Clearly, with current technology we get access to many points of view on almost any topic. The internet, cable TV, fax machines, video and audiotape and more have made it possible to disseminate news and information rapidly. Of course, it has also made it possible to disseminate lies, distortions and mis-information instantly. We are overwhelmed with information. Everywhere we turn we are faced with someone’s message: advertising, promotions, public relations hype and news. But what do we know anymore? Do we know what we need to know to be relatively well-informed about what’s important in our lives?
Though so much more information is out there, most of us still get the bulk of our news, directly or indirectly, from mainstream media: newspapers, magazines, TV and radio. What are these traditional news media providing to us? How does it compare with what was “news” just a few years ago? The answers to these questions are important. Solid, relatively complete information, is essential to the way we try to govern ourselves and interact with the various people, political points of view, and issues that face us. It’s hard to have government of the people, by the people, for the people, if the people are ignorant.

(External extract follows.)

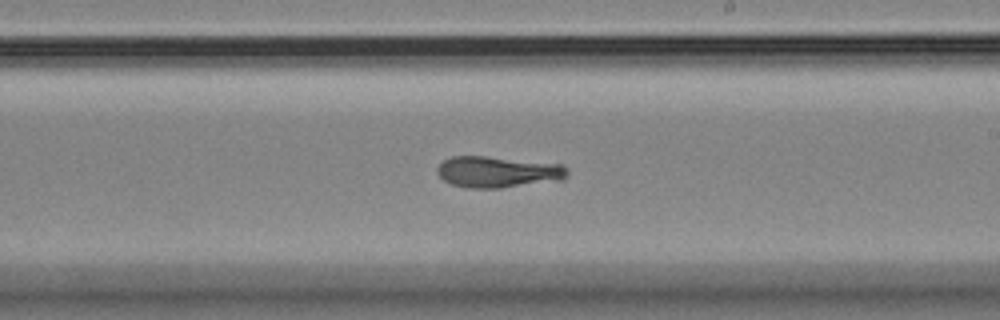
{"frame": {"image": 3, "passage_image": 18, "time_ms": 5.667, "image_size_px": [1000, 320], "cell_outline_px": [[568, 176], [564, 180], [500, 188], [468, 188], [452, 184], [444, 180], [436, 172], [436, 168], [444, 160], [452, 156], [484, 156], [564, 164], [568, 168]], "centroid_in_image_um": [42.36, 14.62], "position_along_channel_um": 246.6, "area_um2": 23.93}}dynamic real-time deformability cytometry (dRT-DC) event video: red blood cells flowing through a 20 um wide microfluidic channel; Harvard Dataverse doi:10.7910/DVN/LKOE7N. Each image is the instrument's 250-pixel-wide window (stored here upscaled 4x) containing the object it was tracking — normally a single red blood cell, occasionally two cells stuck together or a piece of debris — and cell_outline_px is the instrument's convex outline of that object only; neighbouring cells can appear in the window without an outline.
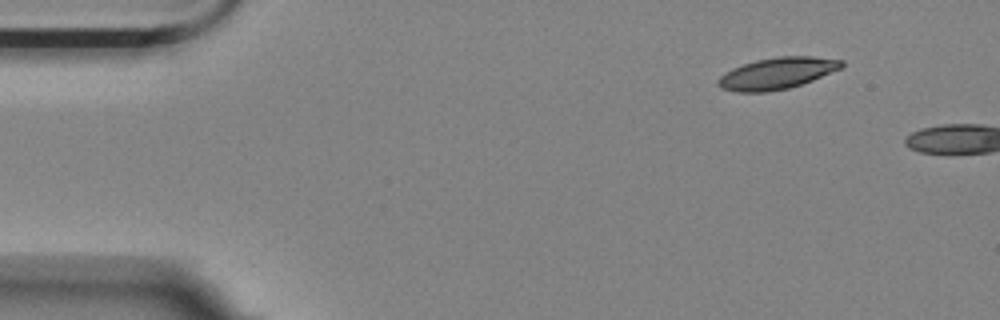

There used to be many more daily newspapers in the United States and people read them. We now have about 1500 dailies left, and most of them are monopolies in their cities or regions. As TV and radio news cut into the economic viability of newspapers they closed all over the country. Most of the remaining papers are viable, because they have had little local competition and are generally owned by large chains that can use the economies of scale to reduce their costs and make profits.
Broadcast news people are required by license to operate in the public interest and serve the local community. Well, that hasn’t worked out very well has it? Most local radio stations are just repeaters of national talk shows with little or no local news. Local TV news has expanded, because it makes a lot of money, but much of it has become “slime and crime,” “If it bleeds, it leads,” or “flash and crash.”
The new local online sites are attempting to fill the gap with their “hyper-local” news bites, but many of them are inconsistent. Over-worked local reporters for many of these sites have no time for analysis, thought, or investigations that fulfill the “watchdog” role envisioned by the First Amendment. Yes, some online sites, usually funded by publically-minded foundations, are doing good work. And all larger news organizations have a web presence now.
Political “news” on cable has become more slanted and it’s harder to find thoughtful, solid reporting of factual information. There’s lots of loud opinion, most of it based on the mainstream news media’s work, but sorting out fact from ideology is a serious challenge. Word-of-mouth, according to a survey done by my students, remains one of the most important means of hearing about events in the world. And that’s like playing the telephone game, with each new message distorting the truth.
The misinformation hurts. Examples are many: climate change deniers, false allegations of “death panels” in the health care law, or the idea that scientific theory means things like evolution are unproven, rather than the result of much serious study, deplete public trust and erode the social glue that holds us together and permits our government to work well.
Does this all matter? Of course, it does. We can’t run a democracy without honest information. If we are ill-informed we vote blindly. The press has a role in this, but so do we. We need to take the time to be as well-informed as possible and to engage the world around us. Ignorance is, indeed, not bliss.